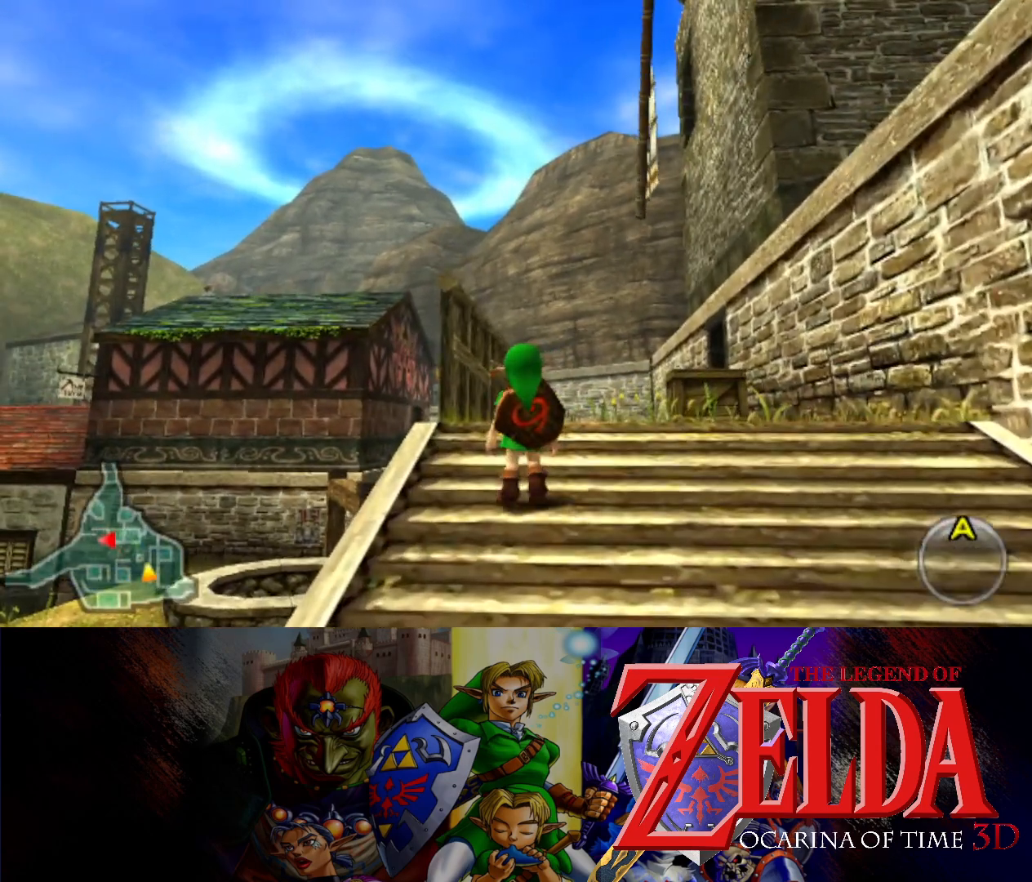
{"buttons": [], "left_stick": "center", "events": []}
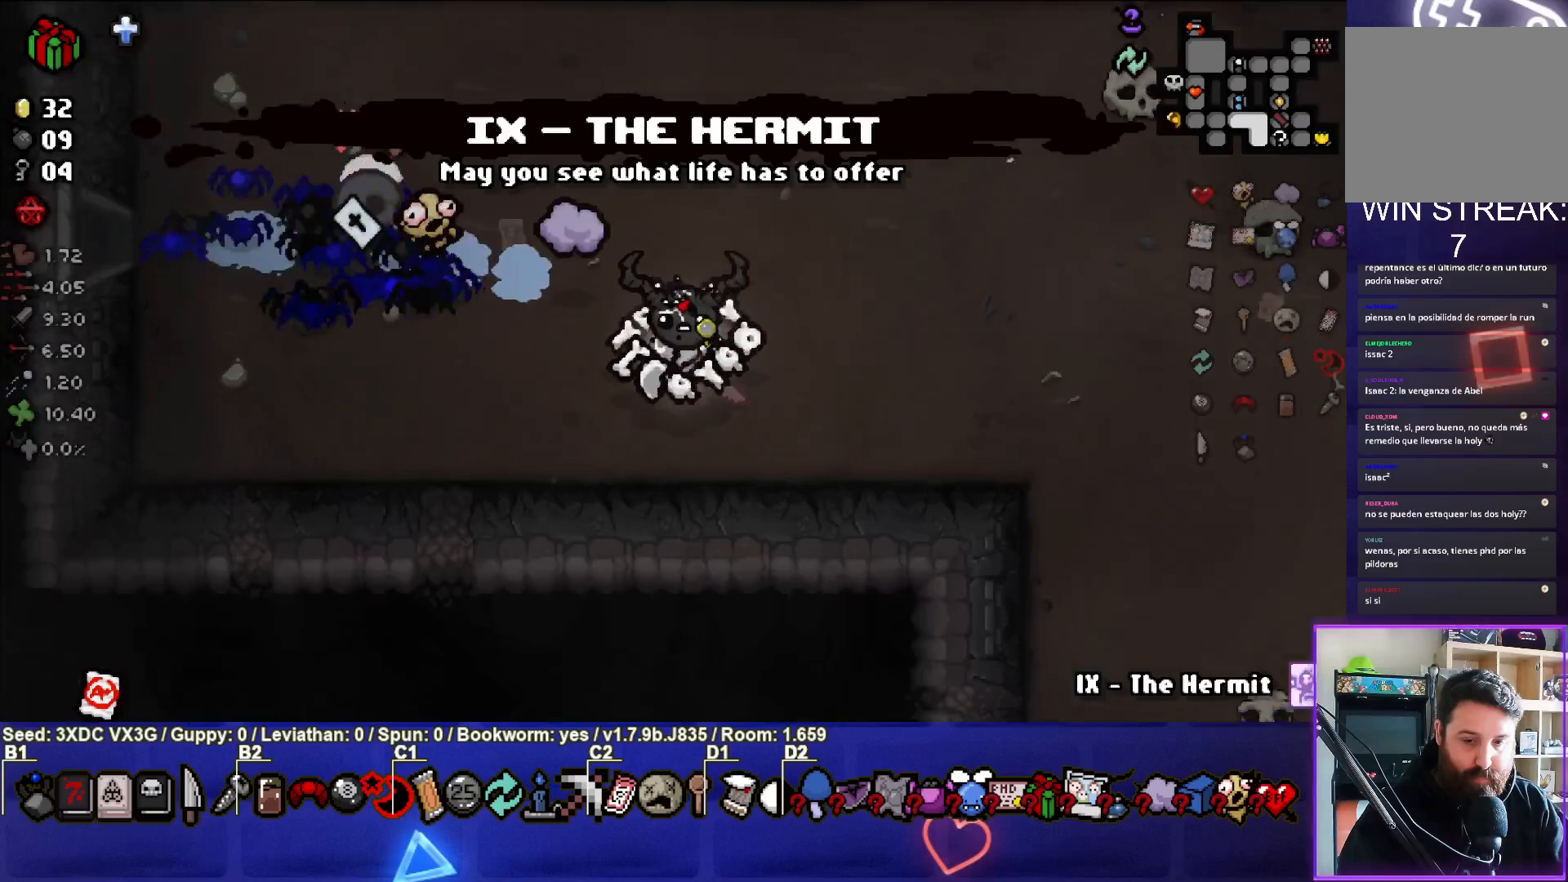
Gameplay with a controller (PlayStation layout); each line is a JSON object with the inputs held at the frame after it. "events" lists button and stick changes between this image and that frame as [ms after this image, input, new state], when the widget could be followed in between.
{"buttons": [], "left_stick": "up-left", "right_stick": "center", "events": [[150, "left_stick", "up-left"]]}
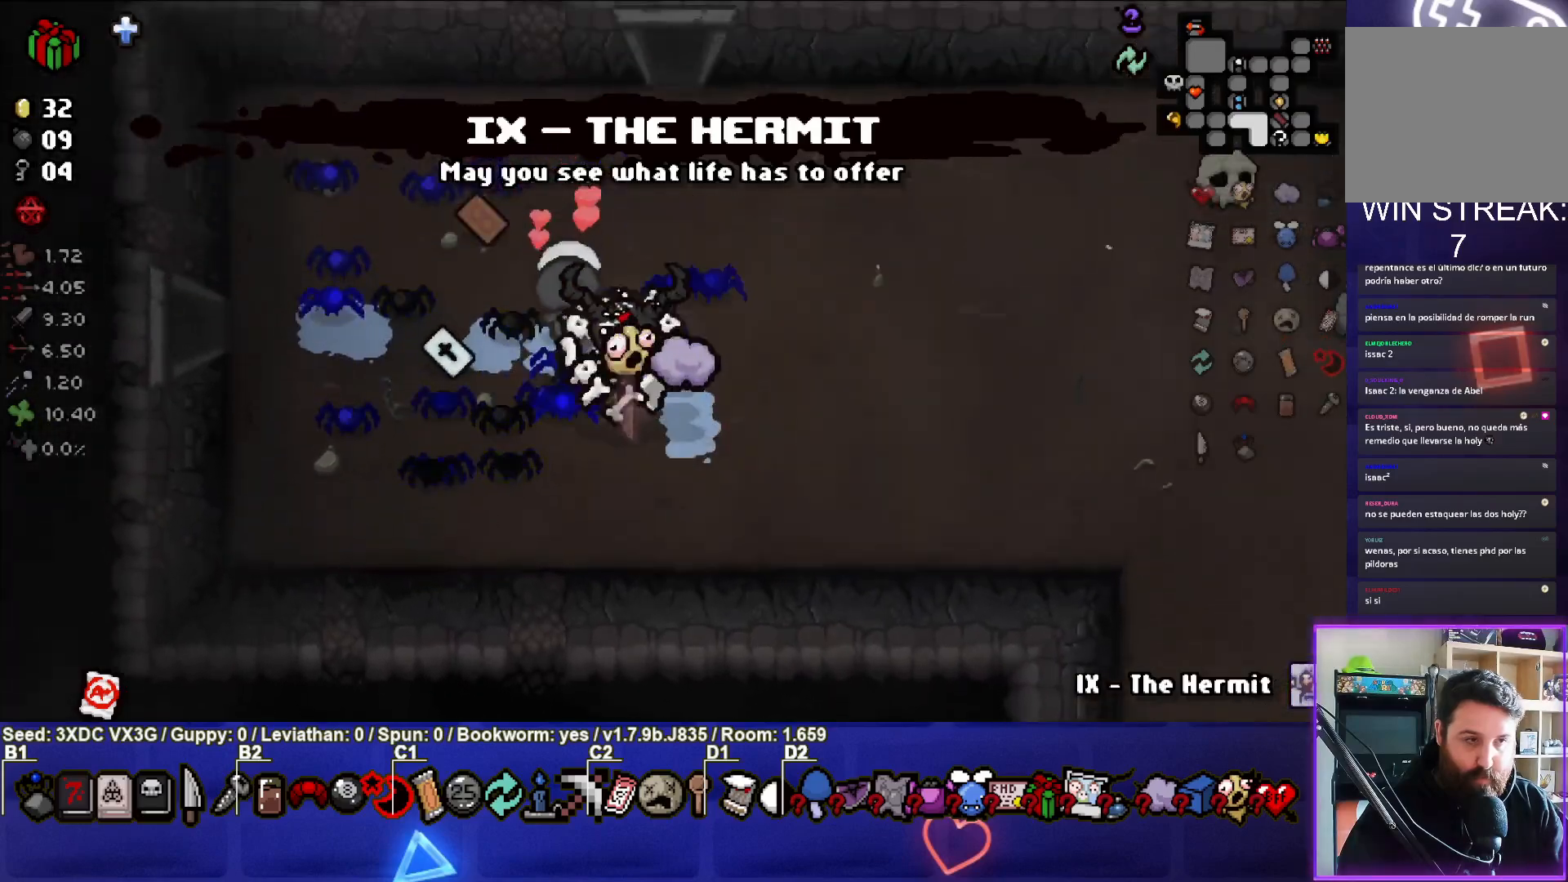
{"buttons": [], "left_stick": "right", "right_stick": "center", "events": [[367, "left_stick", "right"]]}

——————

About this task: Whenever "center" shows up in a line of the listing, copy that whole line.

Solution below:
{"buttons": [], "left_stick": "center", "events": []}
{"buttons": [], "left_stick": "up-left", "right_stick": "center", "events": [[150, "left_stick", "up-left"]]}
{"buttons": [], "left_stick": "right", "right_stick": "center", "events": [[367, "left_stick", "right"]]}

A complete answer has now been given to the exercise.